Olive Trees: How to Cost Effectively Reduce Olives and Pollen

haskins02
11 years ago

I live in San Rafael, California and have two lovely full grown olive trees in our backyard that are next to our swimming pool. Unfortunately, the trees drop a tremendous amount of olives, fallen leaves, and flowers in our pool that become a pool maintenance nightmare. Additionally, my wife is extremely allergic to the pollen.

We very much want to keep the trees, and just want to find a cost effective way to reduce the load that ends up in our pool and yard, as well as having less pollen. I have investigated spraying to reduce olives, but found it too costly. Instead I was planning on having them heavily pruned once every three or four years to keep the canopy relatively small and compact.
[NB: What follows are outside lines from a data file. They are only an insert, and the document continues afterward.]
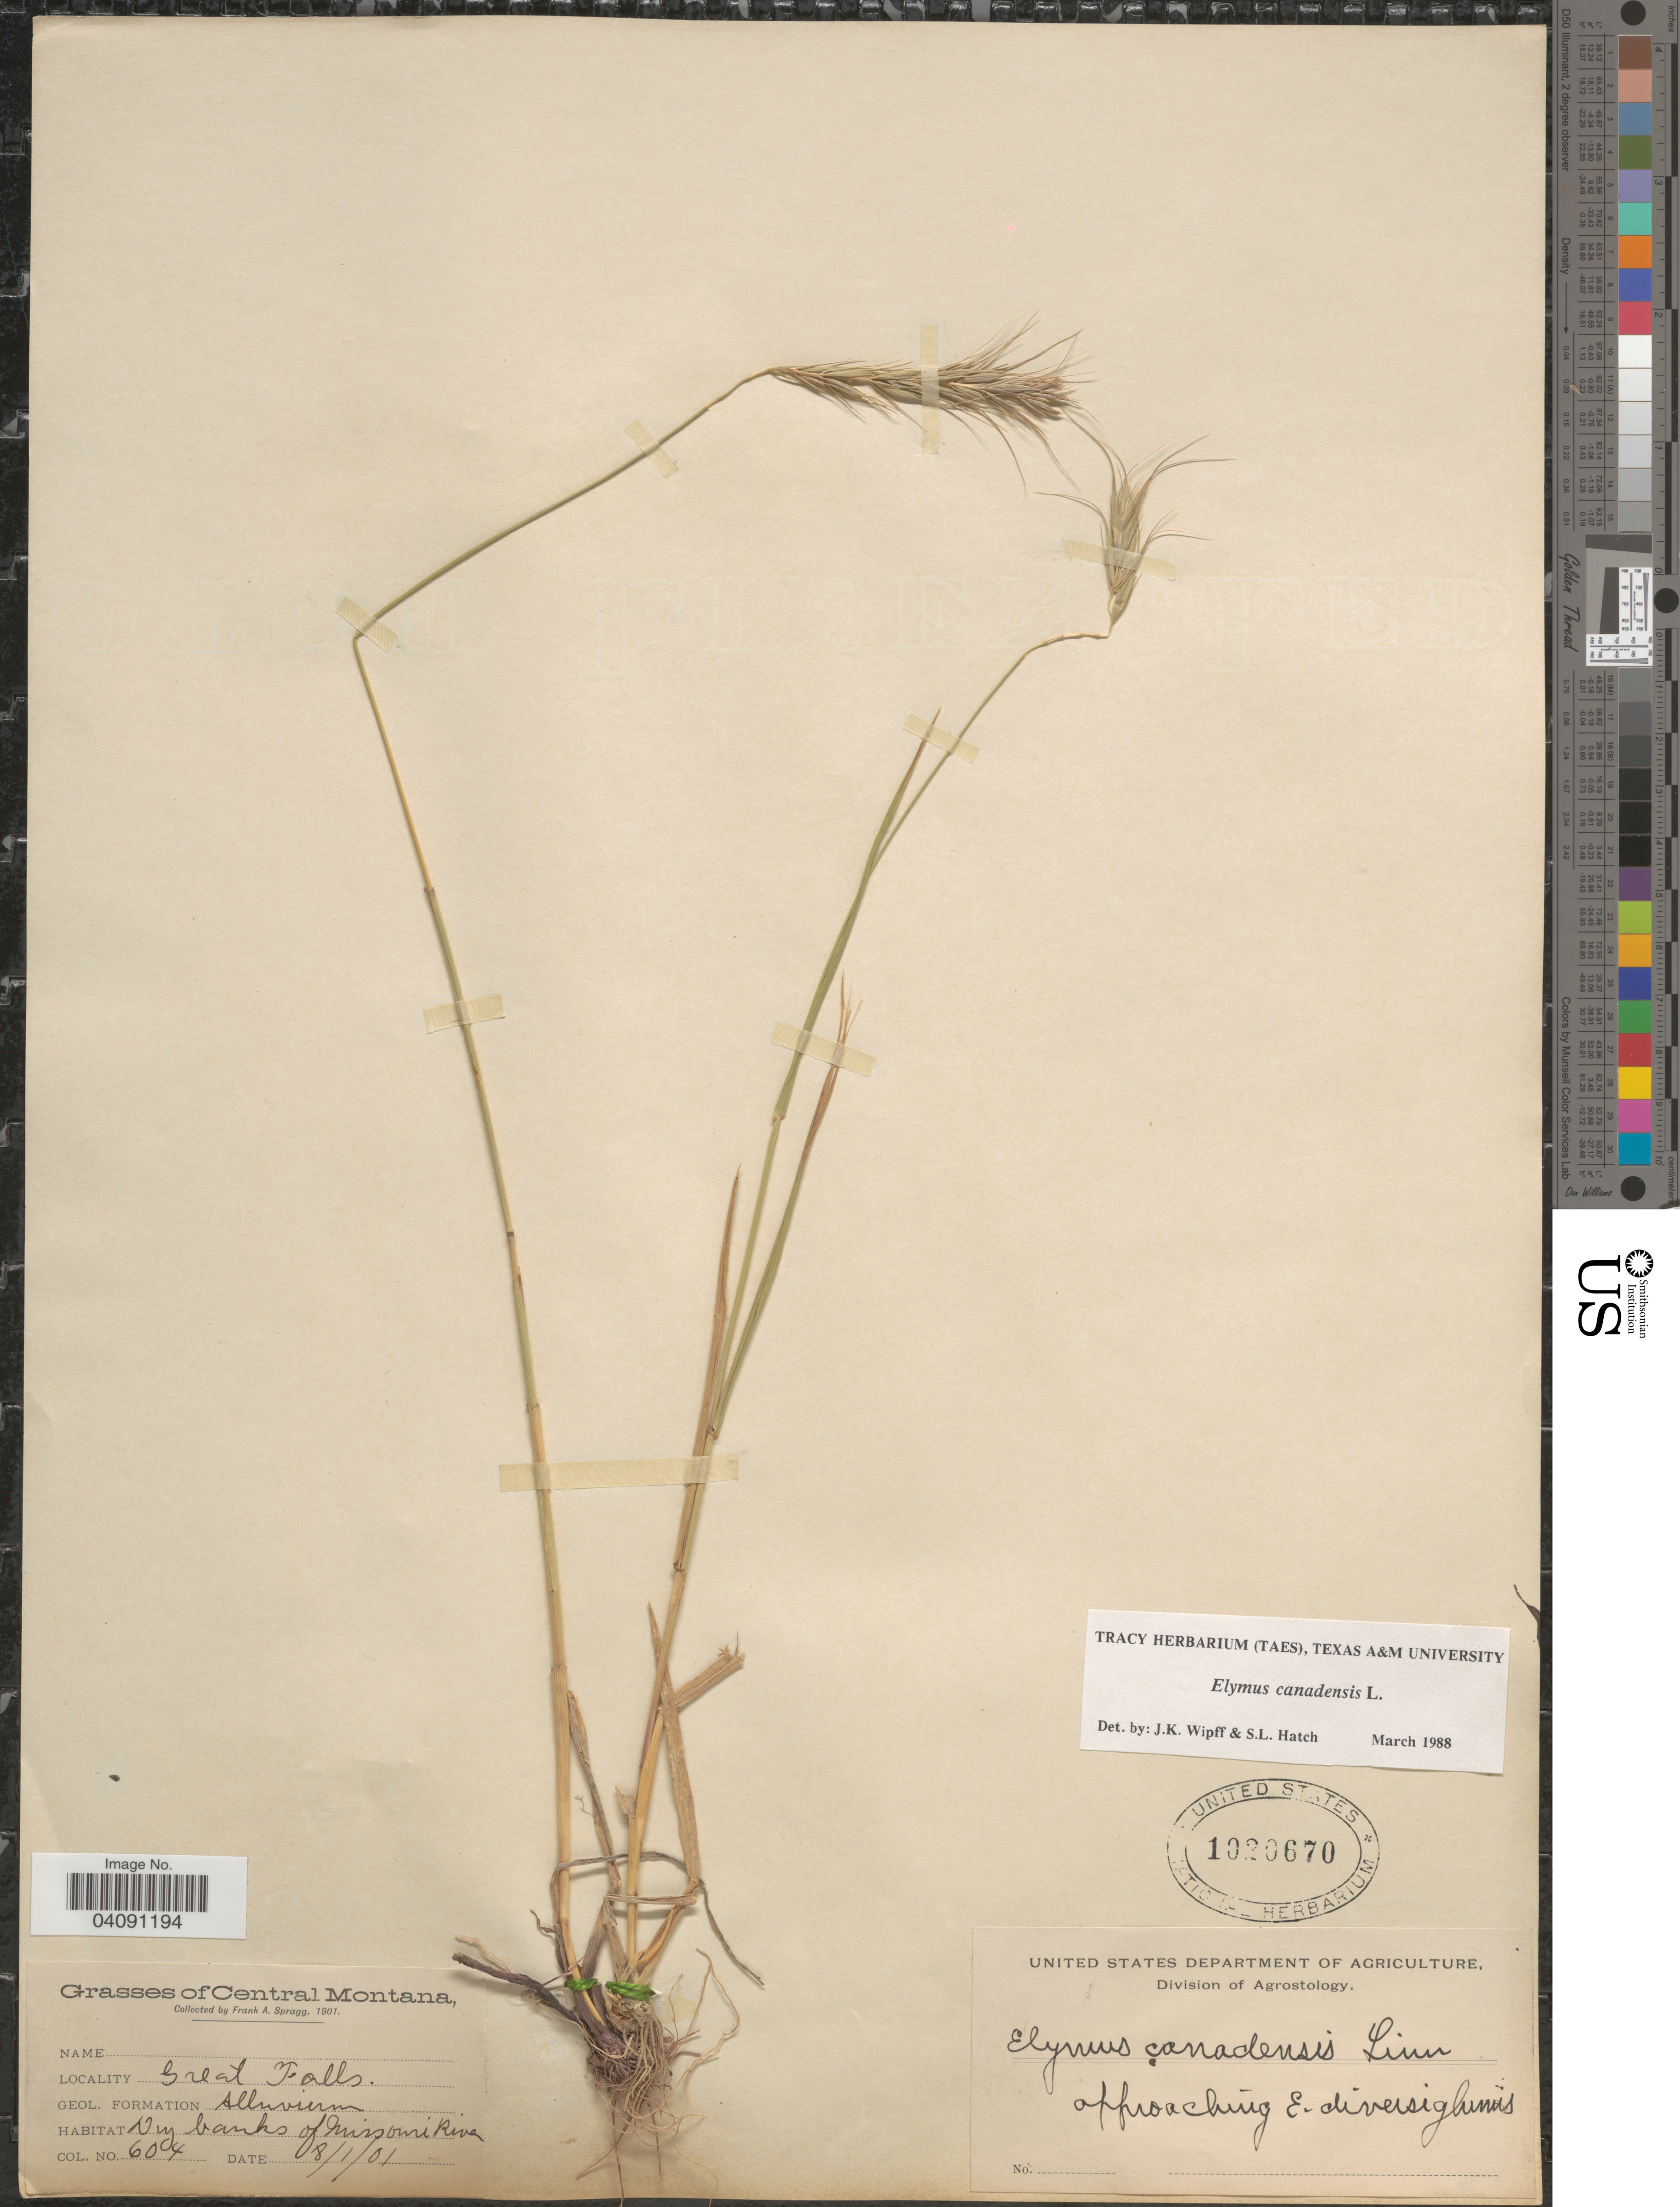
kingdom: Plantae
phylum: Tracheophyta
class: Liliopsida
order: Poales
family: Poaceae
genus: Elymus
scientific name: Elymus canadensis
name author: L.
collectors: F. Spragg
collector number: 604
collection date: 1901-08-01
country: United States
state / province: Montana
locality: Central Montana. Great Falls. Dry banks of Missouri River.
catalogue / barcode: US 1020670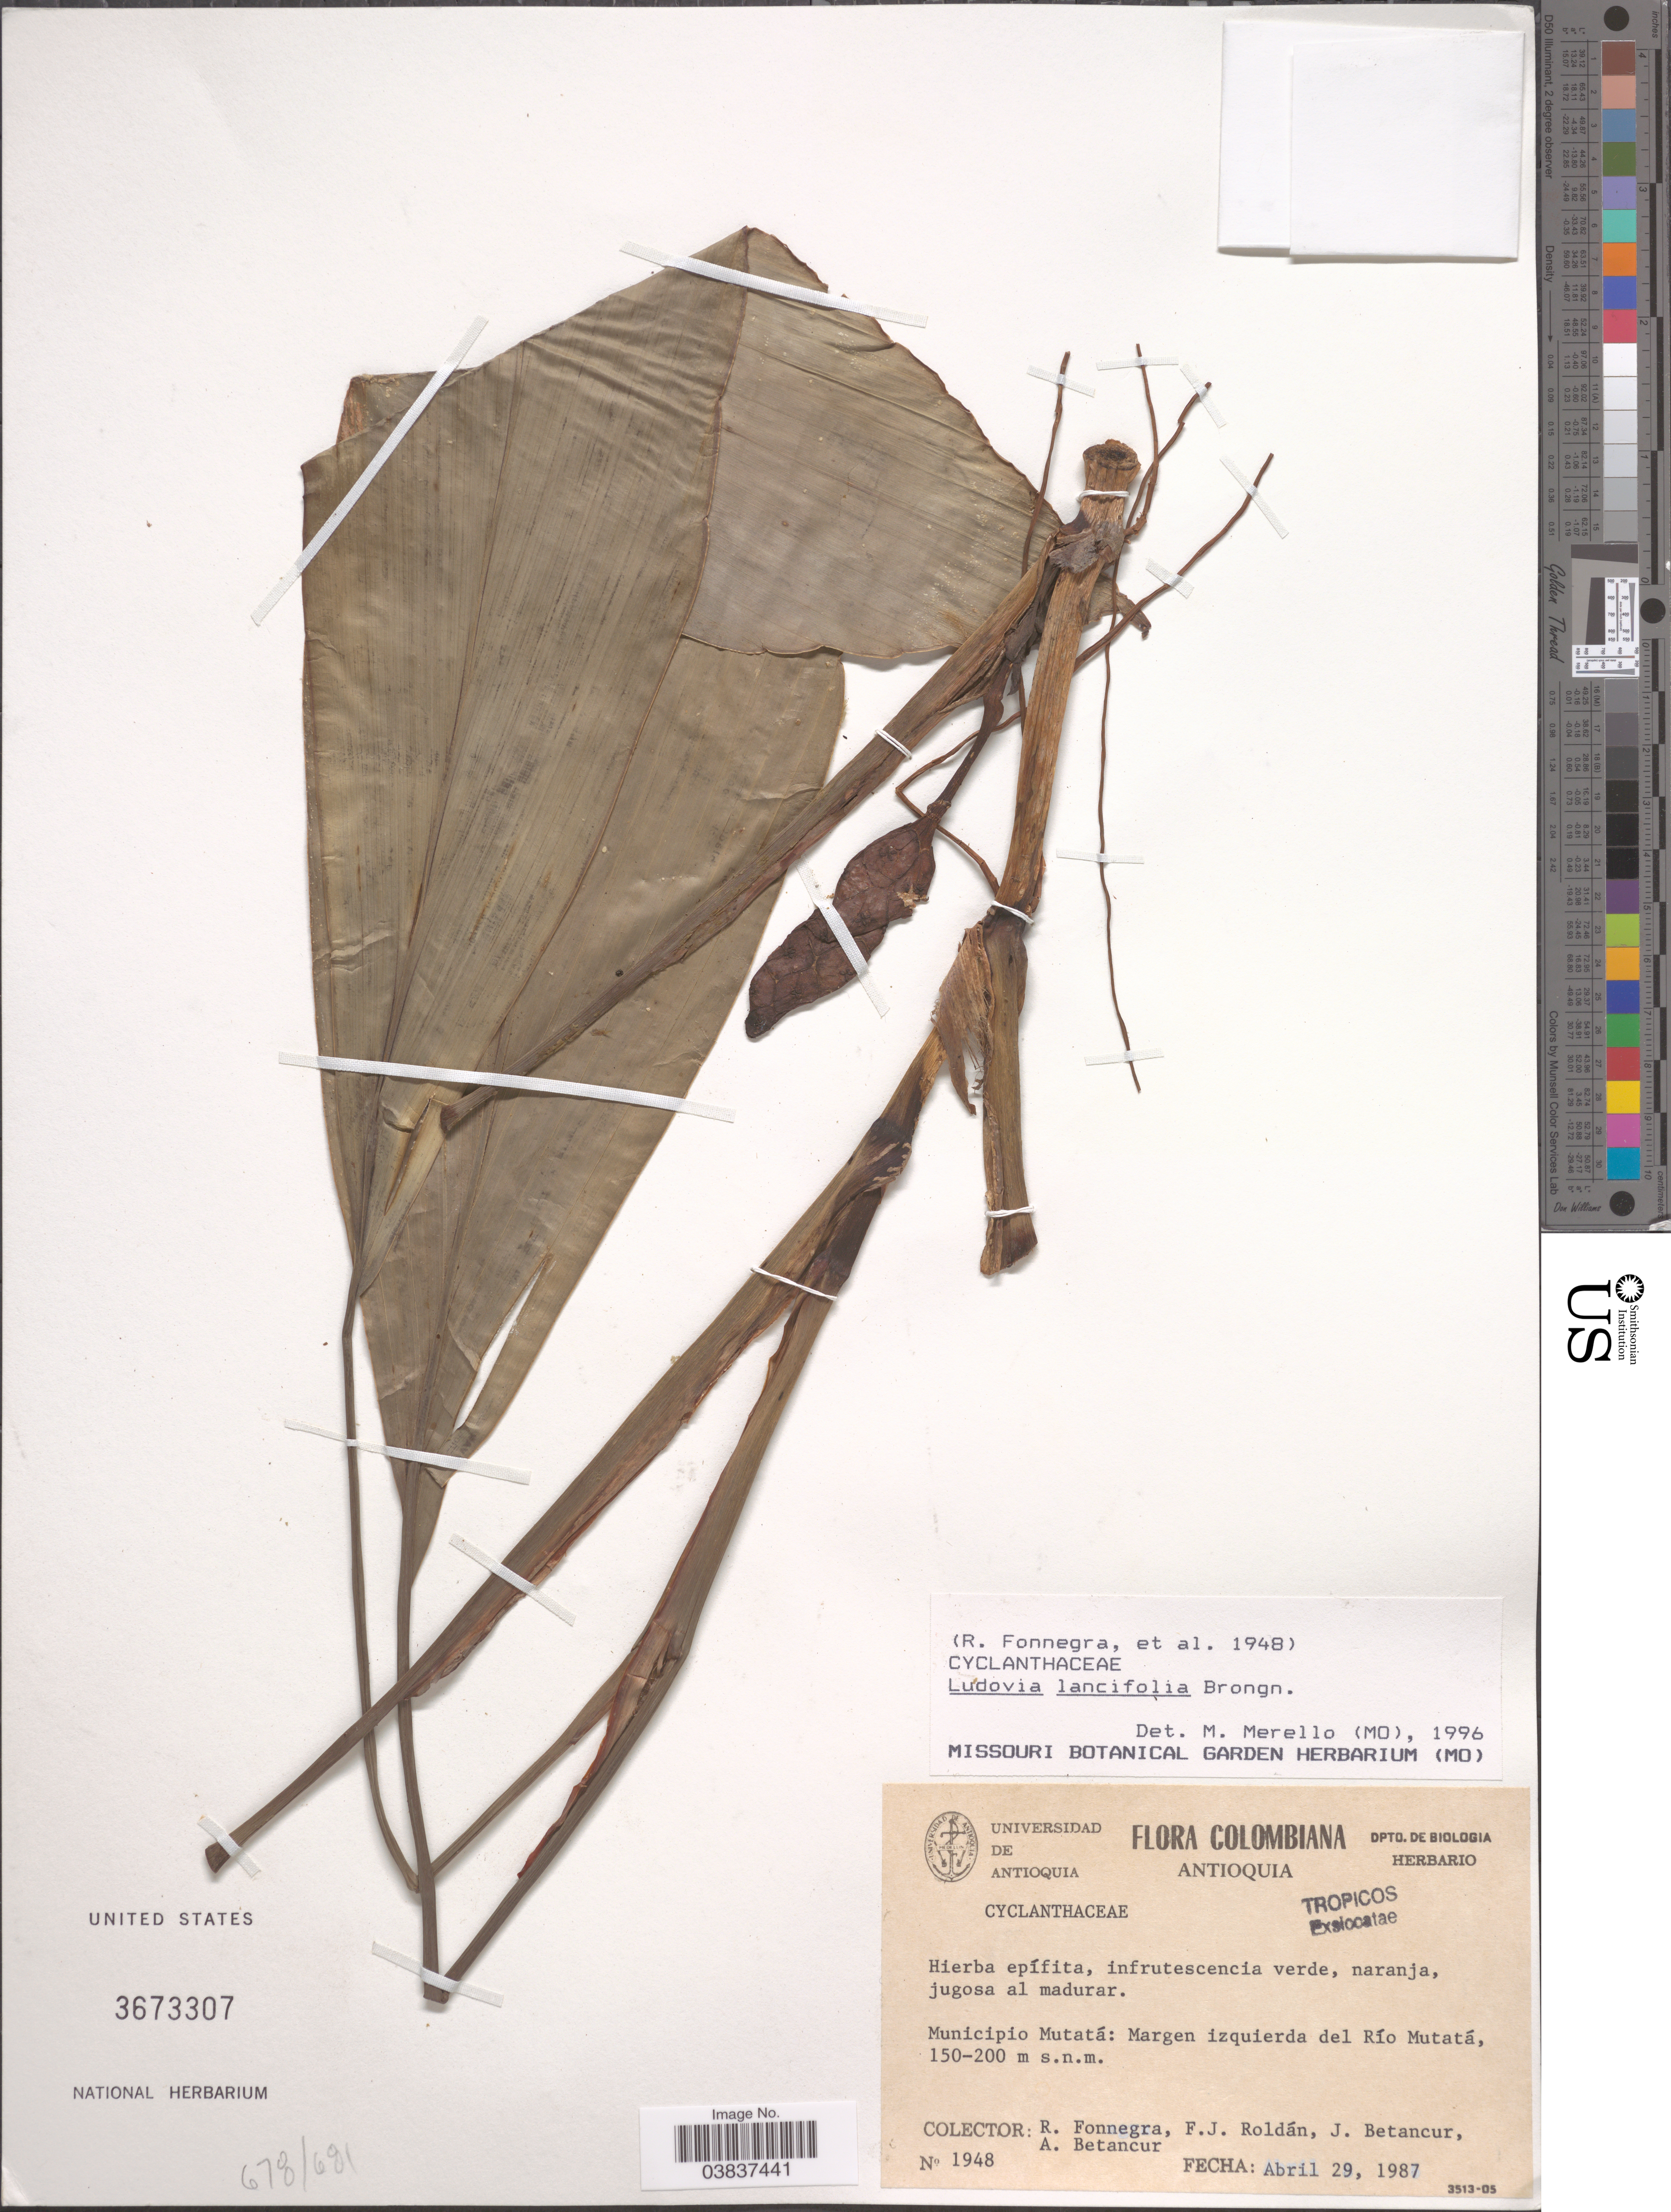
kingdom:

In fact, this has worked in the past when I had them heavily trimmed 7 years ago to about 1/10 the current canopy volume (practically pollarded), resulting in negligible olives, flowers, pollen, and leaf drop for about 3 years. However, my wife heard from someone that trimming olive trees will only encourage more olives and pollen. But from my direct observation, it does the exact opposite. Not only does a tiny canopy result in less debris, but for the first few years, the tree is spending most of its energy growing back new branches and leaves, and less on producing flowers and fruit.

Who is right? Which is the best cost effective approach? Thanks!